The listing must be copied out in full and exactly; no images go with it.

┌──

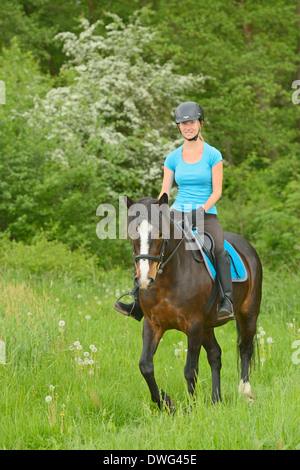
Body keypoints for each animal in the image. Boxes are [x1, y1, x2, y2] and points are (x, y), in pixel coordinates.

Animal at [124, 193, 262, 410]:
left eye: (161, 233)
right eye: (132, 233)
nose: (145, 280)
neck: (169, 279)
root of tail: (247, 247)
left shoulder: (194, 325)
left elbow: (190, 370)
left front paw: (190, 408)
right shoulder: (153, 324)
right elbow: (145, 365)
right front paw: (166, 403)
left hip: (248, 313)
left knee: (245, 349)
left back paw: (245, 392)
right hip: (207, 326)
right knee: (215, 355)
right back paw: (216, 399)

└──

RESULT BELOW:
Body keypoints for each animal in the image. Boxes are [x1, y1, x2, y2] and points are (x, y), in pixel coordinates.

Animal at [124, 193, 262, 410]:
left eye: (161, 233)
right eye: (132, 233)
nose: (145, 280)
neck: (169, 279)
root of tail: (247, 247)
left shoulder: (194, 325)
left elbow: (190, 370)
left front paw: (190, 408)
right shoulder: (153, 324)
right elbow: (145, 365)
right front paw: (166, 403)
left hip: (248, 313)
left knee: (245, 349)
left back paw: (245, 392)
right hip: (207, 326)
right knee: (215, 355)
right back paw: (216, 399)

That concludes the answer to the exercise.